- TEXT FOR ANALYSIS:
==*==

As the top teams in women’s sports push for gender equality at elite and grassroots levels, boosting participation, the problem can only become more urgent. The other major World Cup taking place in July is in women’s football, a sport where potentially career-ending ACL injuries are increasingly prevalent.
England’s team have already lost their captain, Leah Williamson, to such a tear in the knee ligament; she was the fourth Arsenal player to damage her ACL in six months. The fact that women are between six and eight times more likely to suffer such tears than men has not yet produced a fix for how to avoid them. It is thought that the relative width of female athletes’ pelvises sends more stress through their knees—but the training and advice women receive continues to be built on male-based science and experience.
What I find heartening and, ultimately, vital about the efforts to address this bias is the intention to change the way that women think and feel about our bodies. Some of the statistics from the NetballHer campaign are as unsurprising as they are significant. More than a third of girls say they avoid school sports activities when they have their period, while almost nine in 10 female athletes say that their menstrual cycles impacts upon their performance. Yet fewer than one in five British women have received any education about their menstrual cycle in relation to exercise and training.
No wonder that so many girls drop out of sport at puberty. Or that so many women—be we occasional Sunday runners or committed gym bunnies—crash into mental and physical barriers that tell us we’re “just not a sporty person”. We’re used to accepting monthly pain and mood fluctuations, and for millennia the presiding message has been that these are limitations that we must simply put up with. Educating society—and educating ourselves—about the female body is the first step to understanding what it’s truly capable of.

==*==

- SUPPLIED INFORMATION:
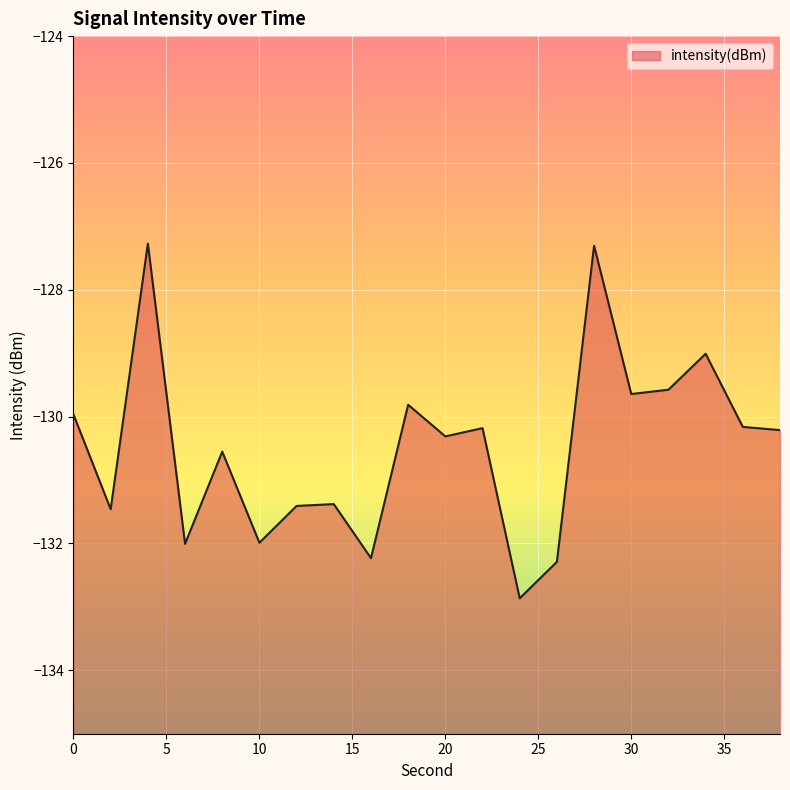

How many distinct data groups are displayed?

1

==*==

- WHAT TO PRODUCE:
Write out everything from "No wonder that" down to "truly capable of." in the text on injuries and bias in women's sports, word for word. The listing was drawn from a different source than the text.

- FINISHED EXERCISE:
No wonder that so many girls drop out of sport at puberty. Or that so many women—be we occasional Sunday runners or committed gym bunnies—crash into mental and physical barriers that tell us we’re “just not a sporty person”. We’re used to accepting monthly pain and mood fluctuations, and for millennia the presiding message has been that these are limitations that we must simply put up with. Educating society—and educating ourselves—about the female body is the first step to understanding what it’s truly capable of.